Kementerian Kesehatan (Kemenkes) juga melakukan monitoring terhadap rumah sakit penerima obat Fomepizole.
"Rumah sakit-rumah sakit ini yang sudah menerima dan berapa yang dipakai, lalu ada sisanya. Semua ini kita monitor per hari ya, disesuaikan dengan jumlah pasiennya," lanjut Menkes Budi Gunadi.
Sembuh Hampir 90 Persen
Menkes Budi Gunadi Sadikin kembali membeberkan, hasil riset klinik yang dilakukan di RSCM terhadap penggunaan obat Fomepizole.
"Uji klinik sekitar minggu kedua Oktober 2022. Begitu kita terima, kita tahu penyakitnya disebabkan oleh Etilen Glikol (EG), Dietilen Glikol (DEG), dan Etilen Glikol Butil Ether (EGBE), kita datangkan Fomepizole dari Singapura," ujarnya.
"Kita lakukan uji coba dan terbukti, memang dari 12 pasien yang biasanya meninggalnya 7 atau 8 pasien, ini yang meninggal satu pasien.

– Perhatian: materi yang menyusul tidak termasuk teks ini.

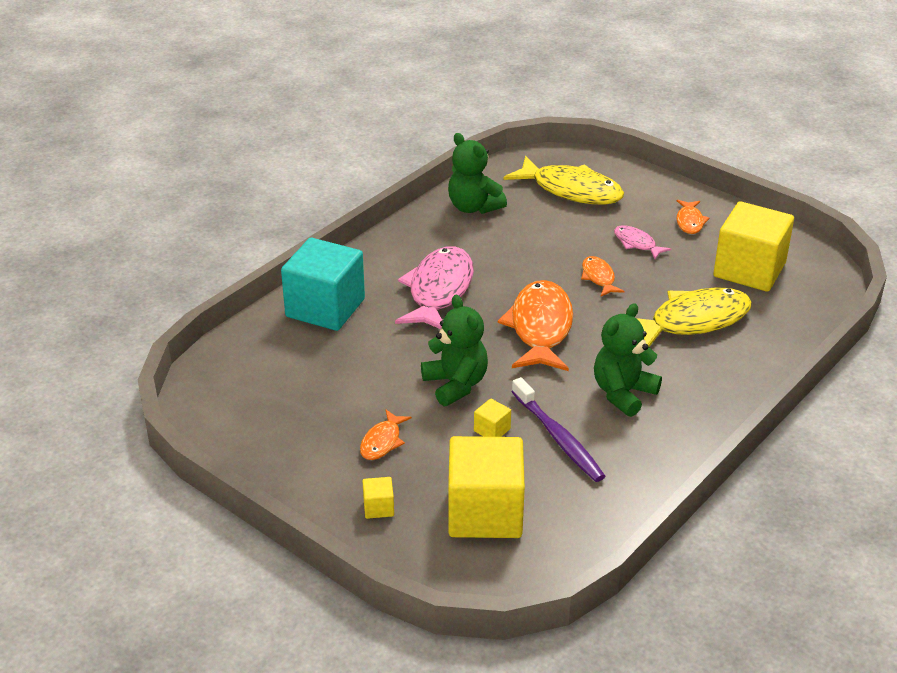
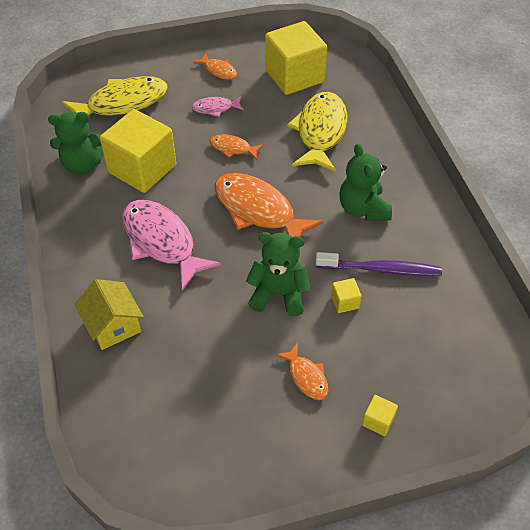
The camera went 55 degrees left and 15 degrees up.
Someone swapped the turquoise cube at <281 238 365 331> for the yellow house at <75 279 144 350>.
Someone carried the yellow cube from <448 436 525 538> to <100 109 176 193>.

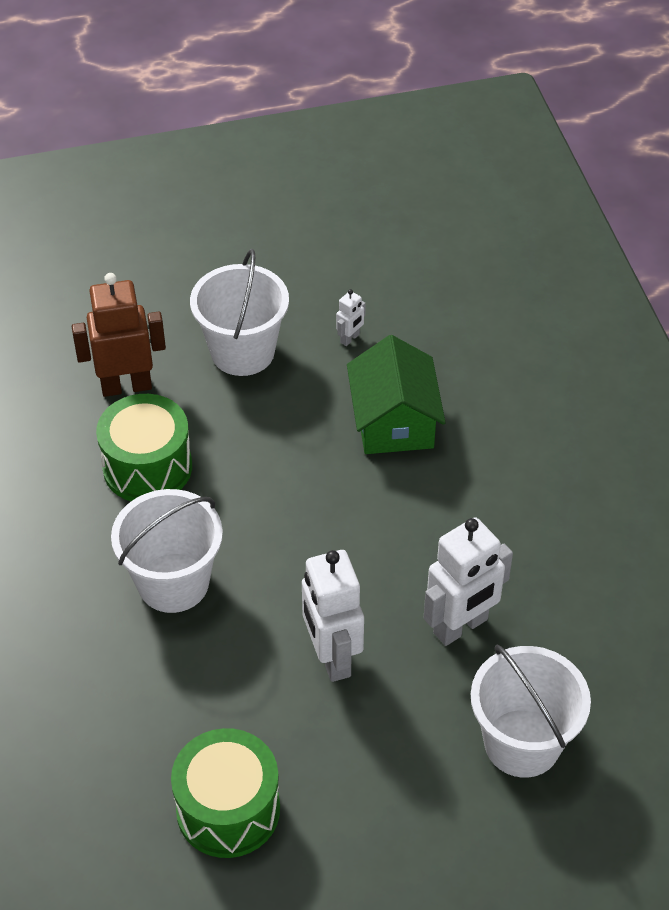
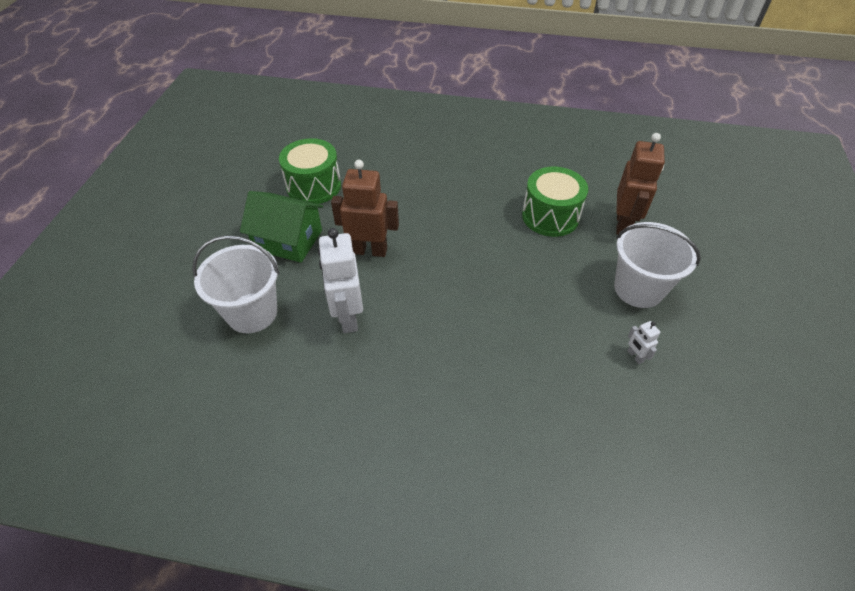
The camera went 115 degrees right and 0 degrees up.
Someone took away the white bucket at <111 489 223 613>.
Someone repainted the white robot at <302 550 364 682>, which became the brown robot at <331 160 399 257>.
Someone carried the green house from <347 335 446 454> to <240 191 323 263>.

Dia meninggalnya pun bukan karena ginjalnya, karena punya komorbid pneumonia."
Sementara itu, pasien gangguan ginjal akut lainnya sembuh hampir 90 persen.
"Tinggal satu saja yang masih belum ada tanda-tanda penyembuhan, tapi tidak memburuk. Begitu sudah lewat 5 hari, biasanya memburuknya cepat sekali dan wafat," sambung Budi Gunadi.
"Pas kita kasih obat ini (Fomepizole) sebagian besar membaik dan ada beberapa yang tidak memburuk. Ya ada satu yang meninggal tadi, sudah diberikan obatnya, tapi meninggalnya karena komorbid pneumonia."